One Florida homeowner wrote to the News-Press to highlight a state law that protects homeowners’ rights to dry clothes on a clothesline — even if their homeowners association says no.
Terri Krass, a 62-year-old former school superintendent, was a resident of the upscale Cross Creek Estates, which had a rule against clotheslines, the News-Press reports.
However, on a vacation in Maine, Krass discovered Florida Statute 163.04, the News-Press says. That law explicitly allows Florida residents to use “solar collectors, clothes lines, or other energy devices based on renewable resources,” and prohibits HOAs from banning them.
Krass immediately installed an umbrella clothesline, according to the News-Press. Unfortunately, some of her neighbors pushed back.
Alexander Lee, founder of Project Laundry List, told the News-Press that electric dryers account for 6% to 10% of a home’s electrical usage, meaning homeowners who switch to a clothesline could save up to one-tenth of their power bill. Plus, clothes and sheets smell fresh when dried outside in the sun.
Meanwhile, this switch also benefits the planet by lowering the demand for electricity. While electricity is a more eco-friendly power source than polluting fuels like gas and oil, much of it is still generated by oil- and coal-burning power plants.

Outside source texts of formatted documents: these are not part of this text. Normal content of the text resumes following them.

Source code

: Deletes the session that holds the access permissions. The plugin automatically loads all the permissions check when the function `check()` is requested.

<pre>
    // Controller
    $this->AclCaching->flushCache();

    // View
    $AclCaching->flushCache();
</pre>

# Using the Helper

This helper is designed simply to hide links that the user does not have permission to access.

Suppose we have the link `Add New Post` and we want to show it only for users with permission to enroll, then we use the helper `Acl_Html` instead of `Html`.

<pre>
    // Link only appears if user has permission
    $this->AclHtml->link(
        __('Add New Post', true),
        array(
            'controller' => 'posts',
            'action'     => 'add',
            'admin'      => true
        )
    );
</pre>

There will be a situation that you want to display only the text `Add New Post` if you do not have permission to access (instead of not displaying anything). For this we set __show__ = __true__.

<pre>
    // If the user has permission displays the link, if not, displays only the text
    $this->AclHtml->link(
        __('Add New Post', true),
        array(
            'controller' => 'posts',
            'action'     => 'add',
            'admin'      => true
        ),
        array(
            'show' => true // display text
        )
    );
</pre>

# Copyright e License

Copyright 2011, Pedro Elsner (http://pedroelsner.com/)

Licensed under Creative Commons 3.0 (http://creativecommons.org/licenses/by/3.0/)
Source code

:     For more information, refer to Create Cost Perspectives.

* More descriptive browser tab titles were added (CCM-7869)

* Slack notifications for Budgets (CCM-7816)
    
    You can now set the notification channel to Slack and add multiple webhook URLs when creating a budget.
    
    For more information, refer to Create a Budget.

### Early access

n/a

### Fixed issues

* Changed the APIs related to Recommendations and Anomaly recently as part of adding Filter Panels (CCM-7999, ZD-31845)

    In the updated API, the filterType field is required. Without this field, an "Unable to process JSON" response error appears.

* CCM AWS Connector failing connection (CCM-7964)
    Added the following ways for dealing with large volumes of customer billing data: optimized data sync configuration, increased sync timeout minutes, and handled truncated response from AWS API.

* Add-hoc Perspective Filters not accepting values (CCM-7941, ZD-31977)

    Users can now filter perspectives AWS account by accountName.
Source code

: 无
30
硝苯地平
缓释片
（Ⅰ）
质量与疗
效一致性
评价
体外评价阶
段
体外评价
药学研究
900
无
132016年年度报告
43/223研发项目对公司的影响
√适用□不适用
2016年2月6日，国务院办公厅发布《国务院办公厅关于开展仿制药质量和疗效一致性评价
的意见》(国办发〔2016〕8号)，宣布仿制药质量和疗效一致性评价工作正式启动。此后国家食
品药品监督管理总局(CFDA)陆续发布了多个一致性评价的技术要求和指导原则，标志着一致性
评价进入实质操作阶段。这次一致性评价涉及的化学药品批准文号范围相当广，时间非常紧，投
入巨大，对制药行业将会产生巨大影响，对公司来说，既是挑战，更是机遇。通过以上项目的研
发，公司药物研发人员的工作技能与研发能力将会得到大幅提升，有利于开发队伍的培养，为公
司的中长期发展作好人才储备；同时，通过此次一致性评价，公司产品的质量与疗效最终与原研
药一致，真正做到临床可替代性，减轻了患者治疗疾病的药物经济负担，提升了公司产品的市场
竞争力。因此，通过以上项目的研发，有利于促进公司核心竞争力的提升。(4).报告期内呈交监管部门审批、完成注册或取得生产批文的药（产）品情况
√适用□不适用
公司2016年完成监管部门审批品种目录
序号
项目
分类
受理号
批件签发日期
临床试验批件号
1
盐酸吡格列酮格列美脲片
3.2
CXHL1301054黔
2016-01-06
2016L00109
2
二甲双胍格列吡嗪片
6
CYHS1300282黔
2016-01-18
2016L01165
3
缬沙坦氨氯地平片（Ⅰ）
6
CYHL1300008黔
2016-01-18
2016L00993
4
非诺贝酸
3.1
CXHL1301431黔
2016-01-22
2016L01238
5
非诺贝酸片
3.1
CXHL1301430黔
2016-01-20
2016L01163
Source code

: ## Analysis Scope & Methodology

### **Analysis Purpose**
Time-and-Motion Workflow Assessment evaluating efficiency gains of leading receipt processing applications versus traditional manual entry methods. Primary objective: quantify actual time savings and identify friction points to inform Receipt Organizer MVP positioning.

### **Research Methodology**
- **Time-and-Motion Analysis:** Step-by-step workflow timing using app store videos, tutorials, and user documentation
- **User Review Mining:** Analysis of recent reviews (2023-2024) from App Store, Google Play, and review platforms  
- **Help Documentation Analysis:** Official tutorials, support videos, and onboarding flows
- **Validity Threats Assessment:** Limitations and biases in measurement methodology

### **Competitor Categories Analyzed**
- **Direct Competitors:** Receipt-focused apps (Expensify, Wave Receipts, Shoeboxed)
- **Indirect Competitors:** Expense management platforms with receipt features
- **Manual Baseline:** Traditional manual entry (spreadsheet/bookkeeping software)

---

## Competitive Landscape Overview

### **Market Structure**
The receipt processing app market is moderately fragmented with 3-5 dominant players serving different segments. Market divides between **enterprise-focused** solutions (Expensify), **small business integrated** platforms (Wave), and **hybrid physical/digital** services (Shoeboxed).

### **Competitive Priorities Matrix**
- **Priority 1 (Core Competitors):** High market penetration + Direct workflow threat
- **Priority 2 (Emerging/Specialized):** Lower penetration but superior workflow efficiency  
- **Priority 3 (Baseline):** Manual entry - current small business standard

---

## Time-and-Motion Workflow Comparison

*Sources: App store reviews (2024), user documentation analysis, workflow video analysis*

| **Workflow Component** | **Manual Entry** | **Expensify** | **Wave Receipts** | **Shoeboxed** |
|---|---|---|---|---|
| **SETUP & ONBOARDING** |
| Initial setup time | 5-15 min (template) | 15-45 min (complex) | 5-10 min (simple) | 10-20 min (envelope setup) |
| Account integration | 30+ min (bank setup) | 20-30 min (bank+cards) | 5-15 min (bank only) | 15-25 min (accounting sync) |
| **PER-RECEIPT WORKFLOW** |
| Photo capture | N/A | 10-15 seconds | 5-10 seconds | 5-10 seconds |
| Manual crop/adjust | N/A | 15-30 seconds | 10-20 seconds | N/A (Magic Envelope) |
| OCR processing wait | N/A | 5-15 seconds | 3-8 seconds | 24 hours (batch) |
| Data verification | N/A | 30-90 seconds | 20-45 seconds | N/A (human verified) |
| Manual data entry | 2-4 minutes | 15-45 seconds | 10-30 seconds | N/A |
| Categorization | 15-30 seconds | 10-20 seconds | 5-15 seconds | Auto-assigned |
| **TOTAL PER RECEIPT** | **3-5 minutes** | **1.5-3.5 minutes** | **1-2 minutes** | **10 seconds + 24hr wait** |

Decreasing energy use overall would help cut down on air pollution, especially heat-trapping carbon pollution that warms up the planet.
Krass wanted to spread the word about the benefits of clotheslines. “I think you would be doing many homeowners a favor if you shared this information in your column,” she told the News-Press. “Clotheslines have a major impact on energy usage and are environmentally sound.”